J’ai bien entendu François Hollande, lors du point de presse qui a suivi le BN, déclarer que son parti aurait souhaité un référendum mais qu’il ne voit pas de moyen de l’obtenir. Bel exercice d’hypocrite qui vise avant tout à renier une promesse électorale [1] tout en ayant l’air de la maintenir. Et en espérant que l’on ne s’en apercevra pas. Eh bien non ! Les parlementaires de gauche, dont le plus grand nombre sont socialistes, peuvent imposer à Nicolas Sarkozy le recours au référendum. Le moyen ? Voter contre la révision de la Constitution française, préalable obligé avant toute ratification du traité de Lisbonne. Pour être adoptée en Congrès (réunion à Versailles de l’Assemblée nationale et du Sénat) cette révision doit obtenir 3/5 des suffrages exprimés (chaque voix compte et les abstentions équivalent à un "pour"). Si tous les députés censés défendre le principe du référendum votent contre, le recours au référendum est inévitable [2].
Ceux qui, comme Jean-Marc Ayrault, refusent de mener cette bataille parlementaire au prétexte que son issue serait incertaine, oublient que les seuls combats perdus d’avance sont ceux qu’on n’engage pas. A moins qu’ils ne veulent pas risquer de décrocher un référendum dont ils se défient. Car les mêmes n’hésitent pas à présenter des amendements, faire des propositions de loi ou déposer des motions de censure dans des assemblées où ils sont pourtant minoritaires. Ils devraient juger ces exercices inutiles. Pourtant, ils persistent. Pourquoi ? Pour défendre ici une idée, là un principe. Se compter ou prendre date. S’ils refusent de le faire pour que le peuple puisse exprimer sa volonté, c’est donc qu’ils ne veulent pas que le peuple ait son mot à dire.

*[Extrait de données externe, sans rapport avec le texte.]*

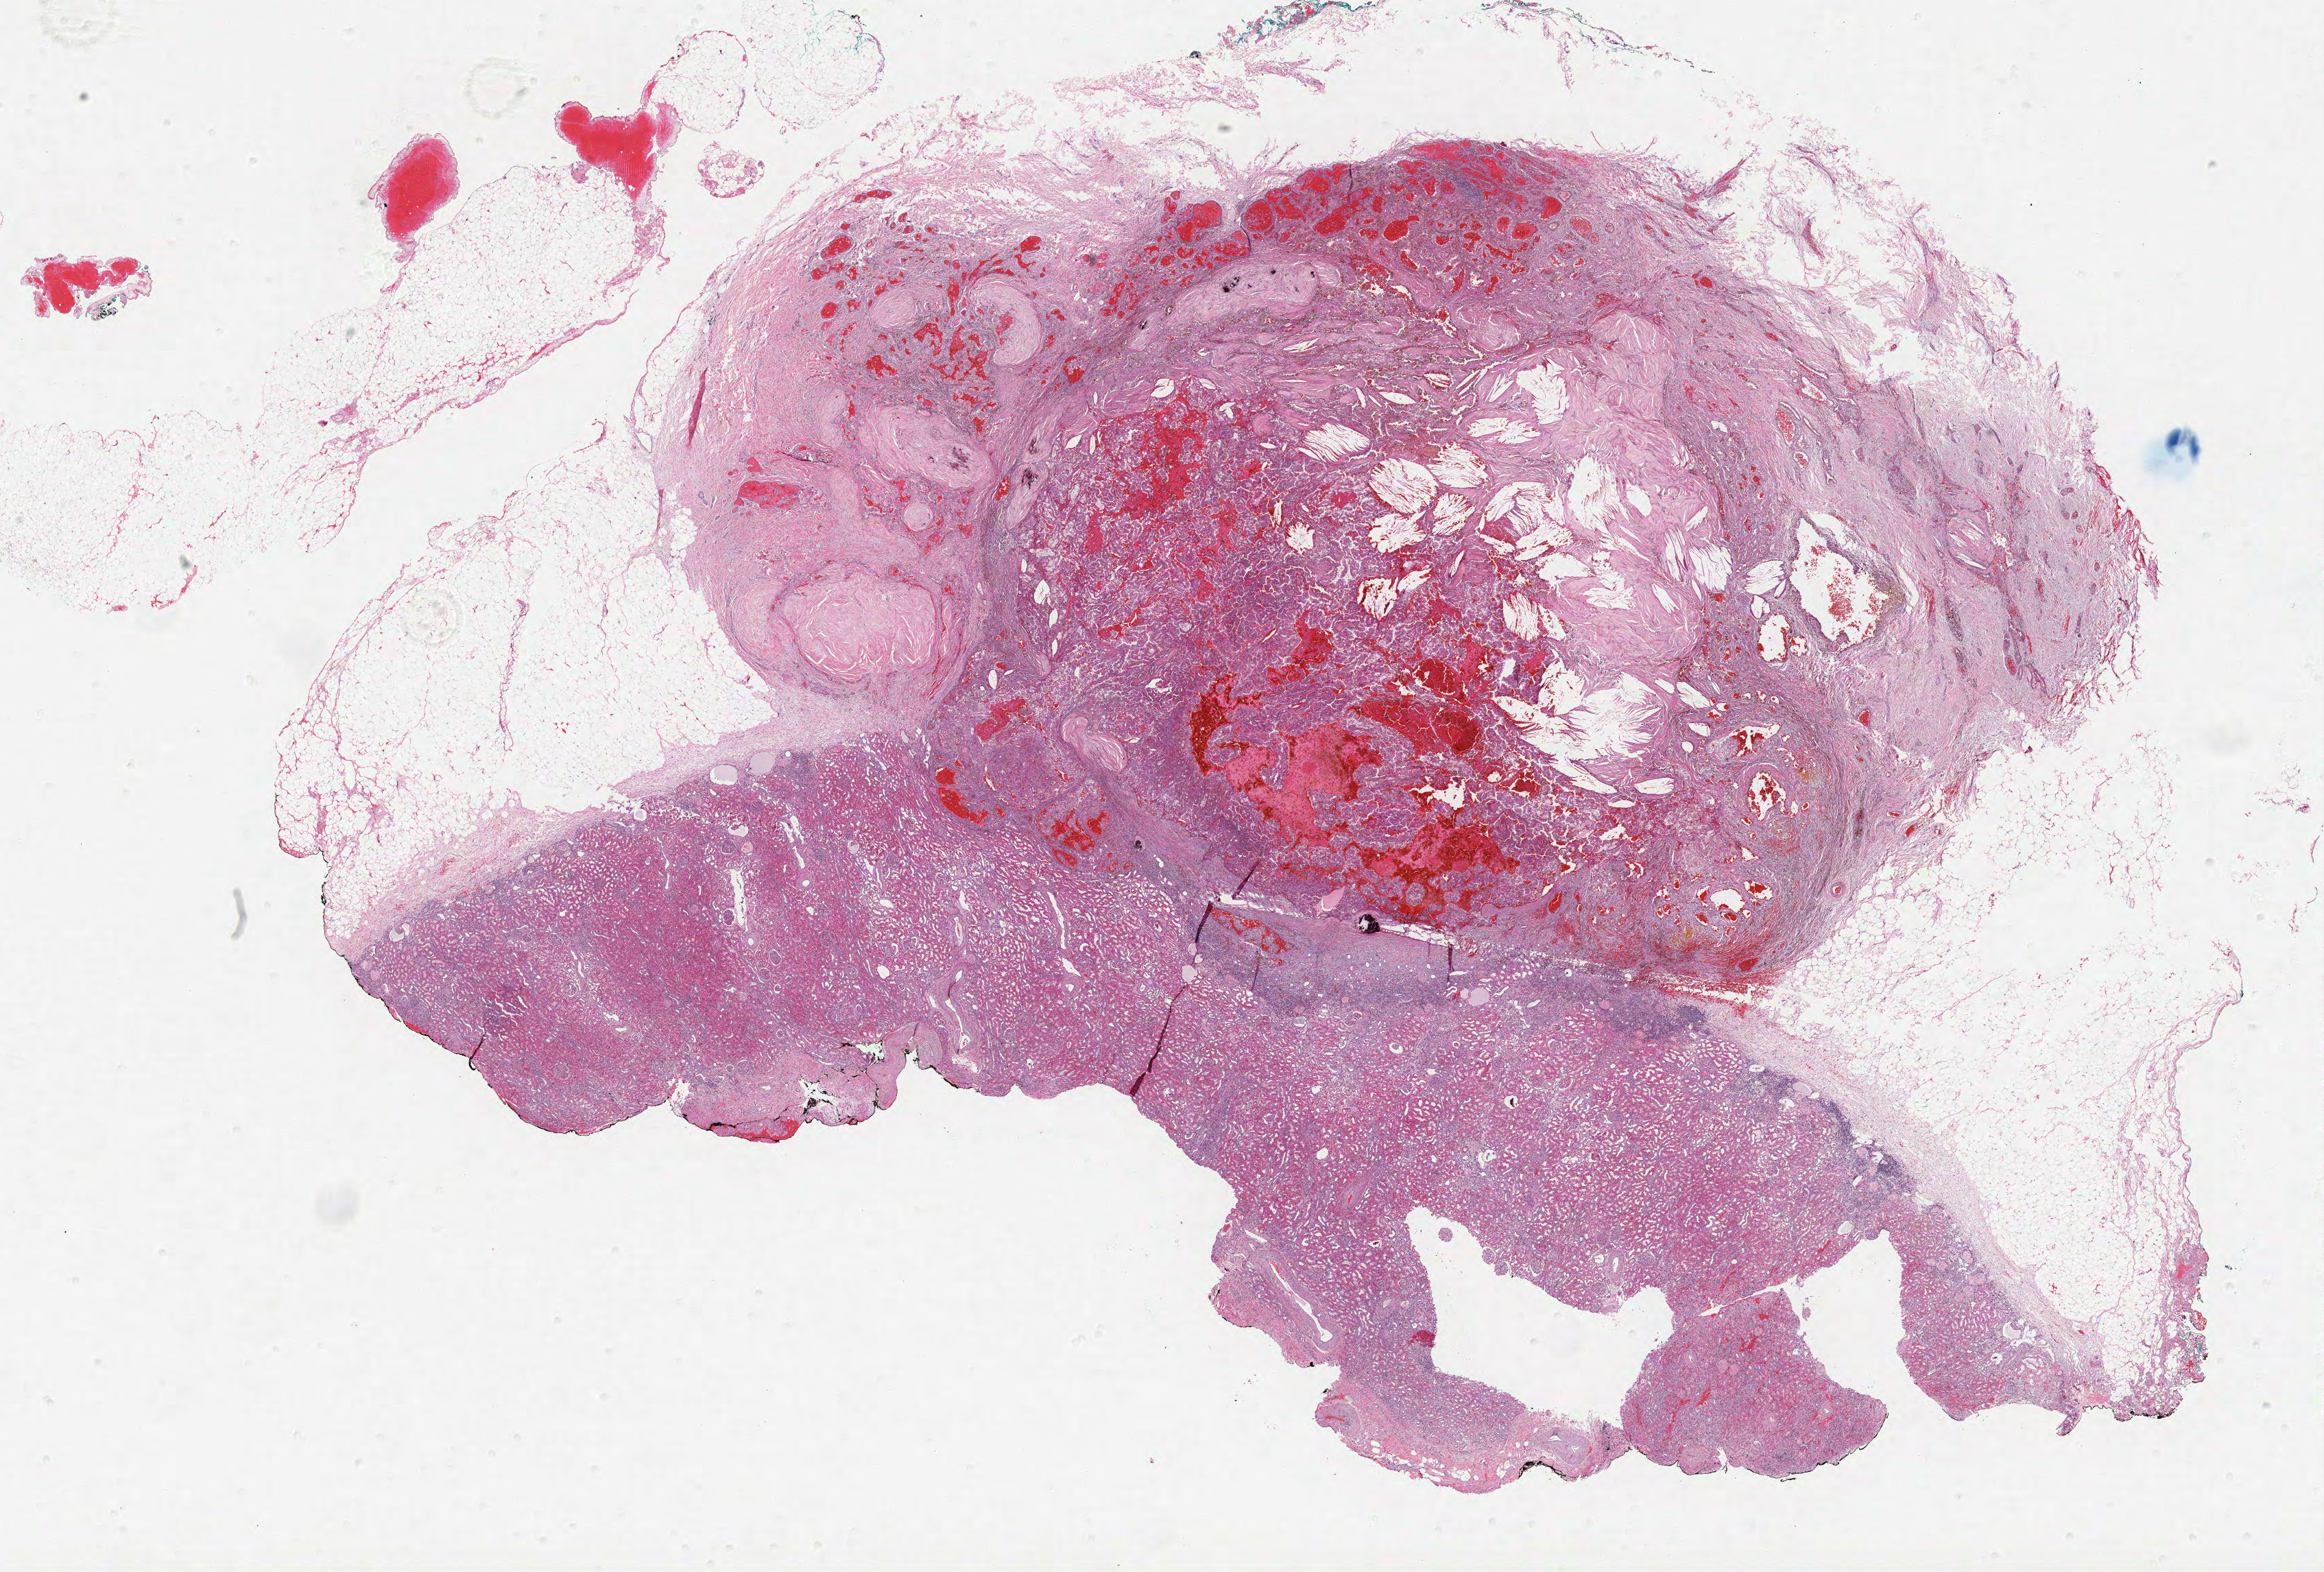
Whole-slide histology image, H&E-stained — low-resolution overview of the scanned area, about 27.1 x 18.3 mm; FFPE section; kidney, primary tumour sample. Male, age 75 years at initial diagnosis.
- pathologic diagnosis: Papillary adenocarcinoma, NOS
- AJCC pathologic stage: III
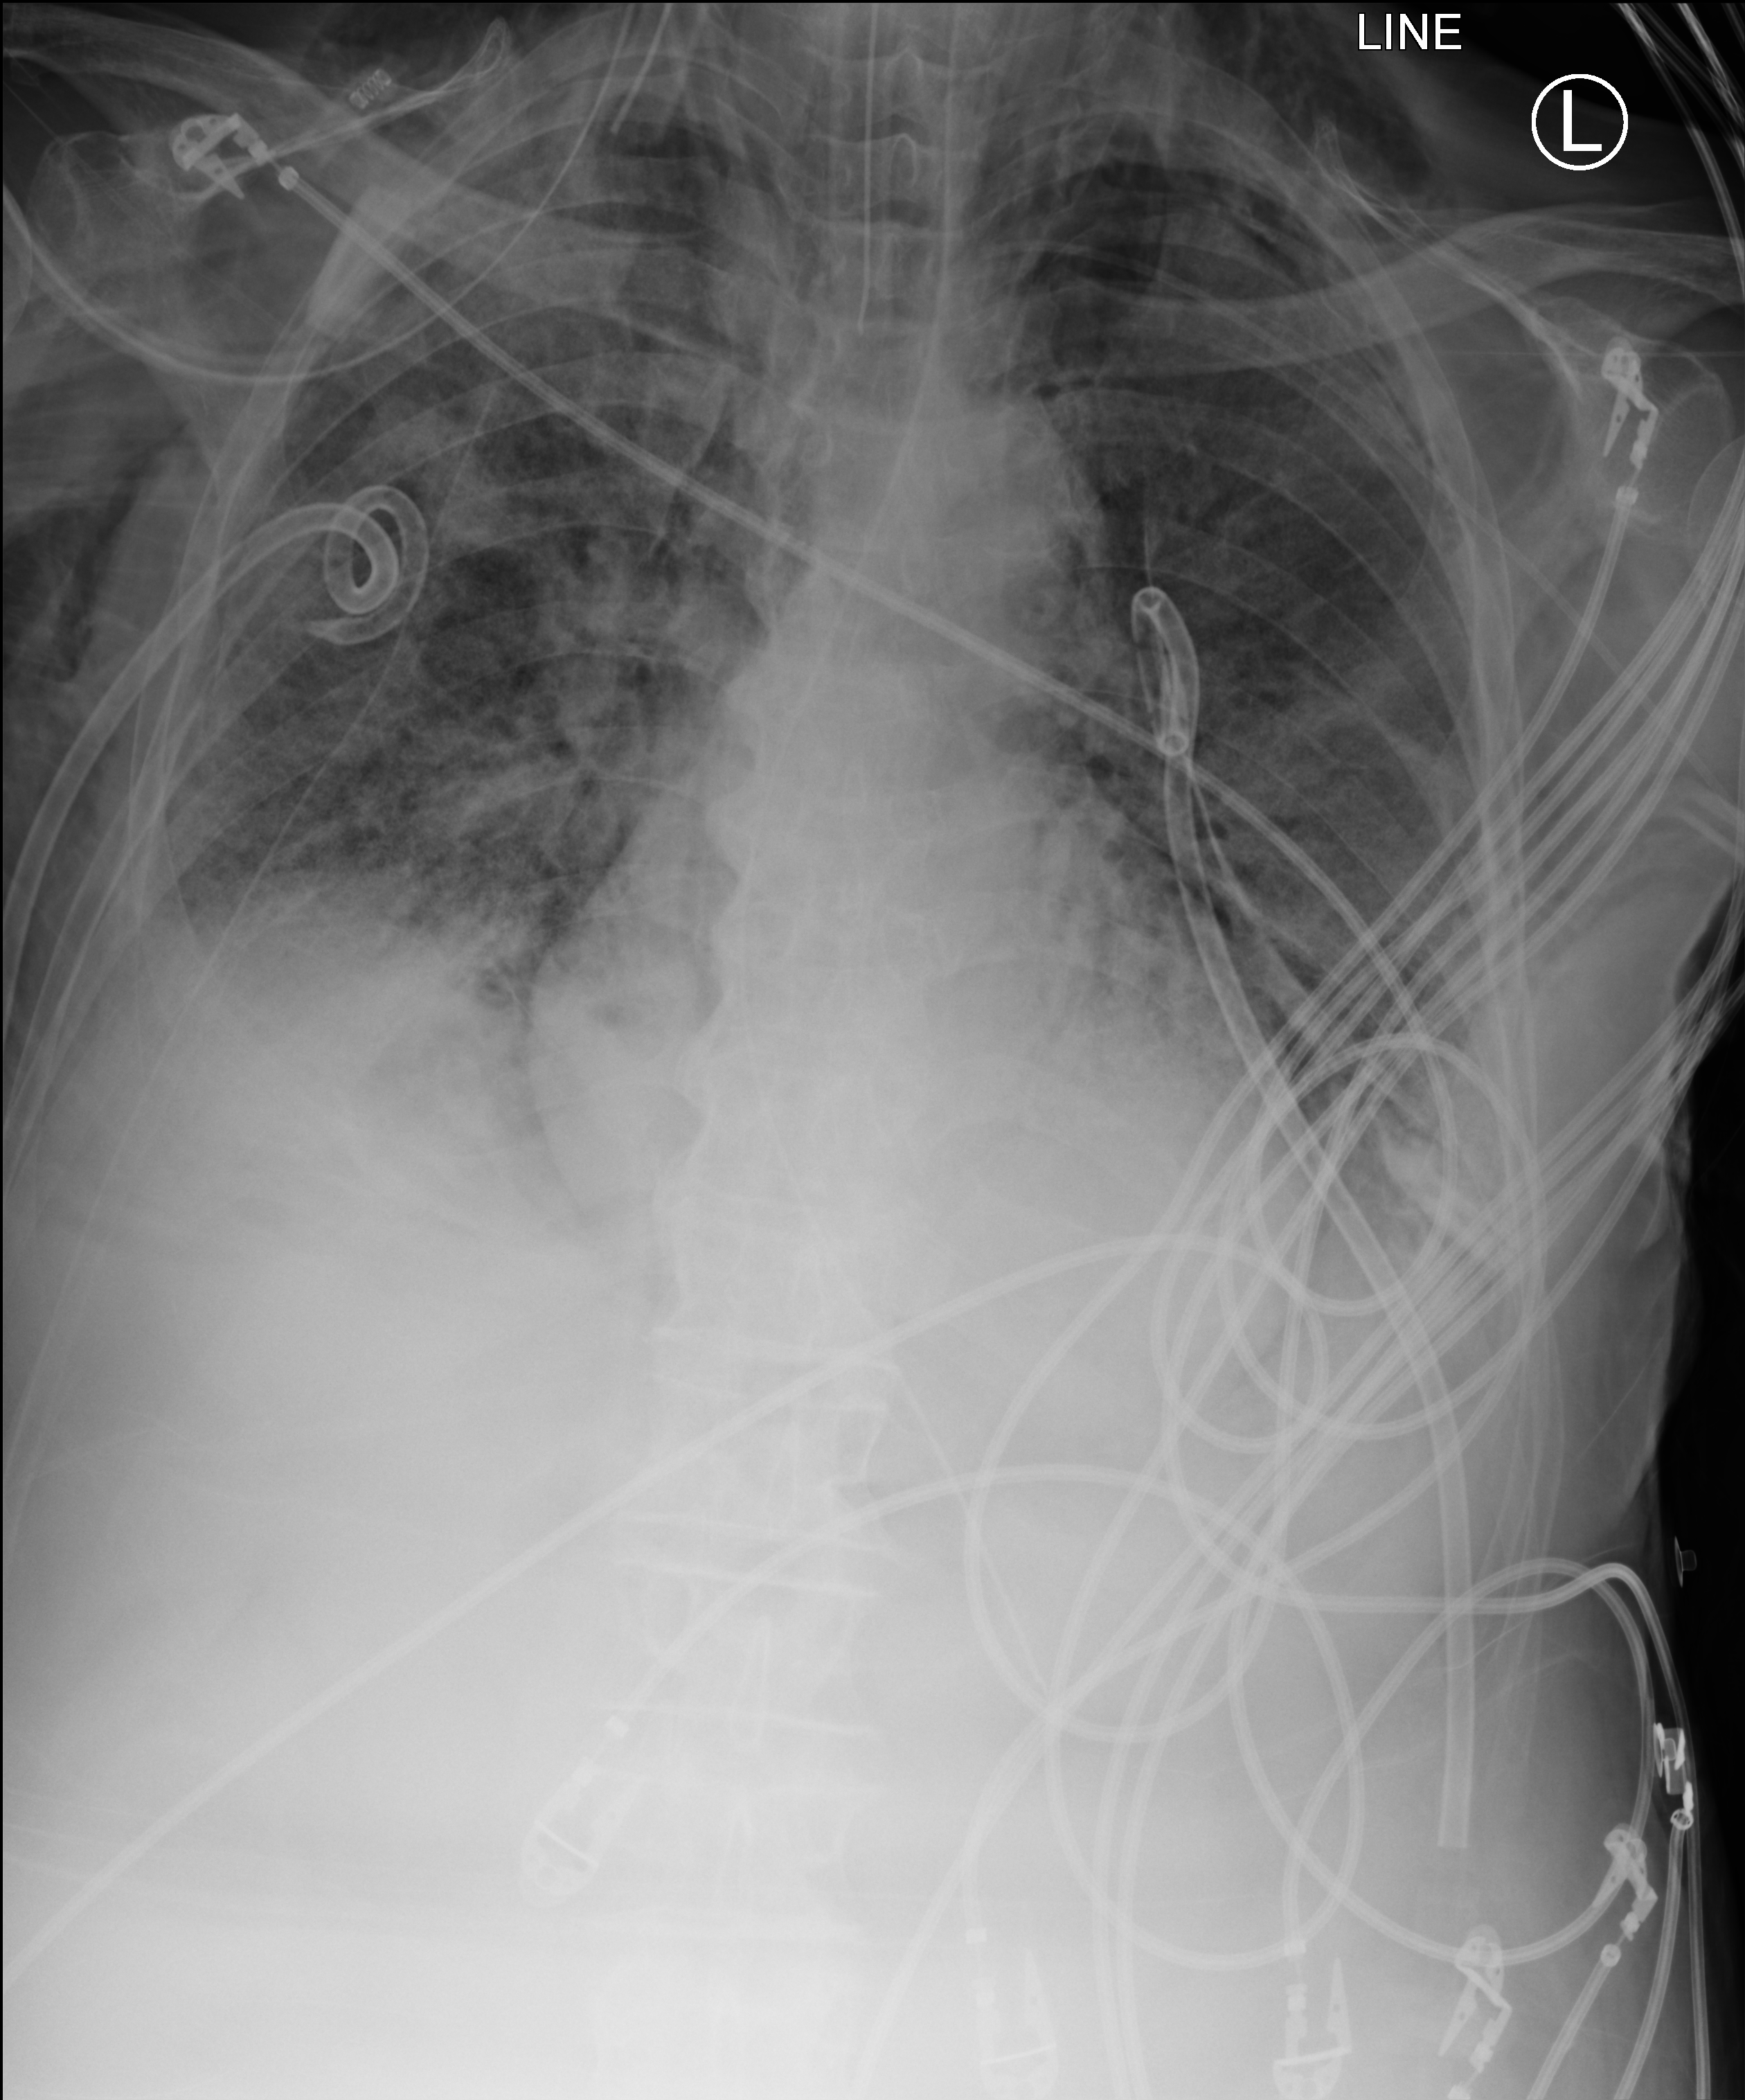
Portable chest radiograph. Patient hospitalised with COVID-19; male, aged 75–90 years.
Hospital-stay facts (about this admission, not read from this image; timing relative to this image not recorded): hypertension (admission record): yes; smoking status (admission record): never.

[1] Le projet du PS, dont se réclamaient tous les candidats de ce parti aux dernières législatives, refusait toute ratification du « traité constitutionnel européen tel qu’il a été rejeté le 29 mai, même s’il est accompagné d’un nouveau préambule ». Il proposait en revanche « l’élaboration d’un Traité strictement institutionnel » qui, « une fois renégocié », serait « soumis au peuple par référendum ». Un engagement repris dans le Pacte présidentiel de Ségolène Royal, dont il constituait la 91e proposition. La candidate avait d’ailleurs déclaré à Luxembourg, le 17 janvier 2007 : « Je souhaite que le peuple français soit à nouveau saisi par référendum en 2009.
[2] Pour plus d’explications voir la note qu’y consacre sur son blog Jean-Luc Mélenchon.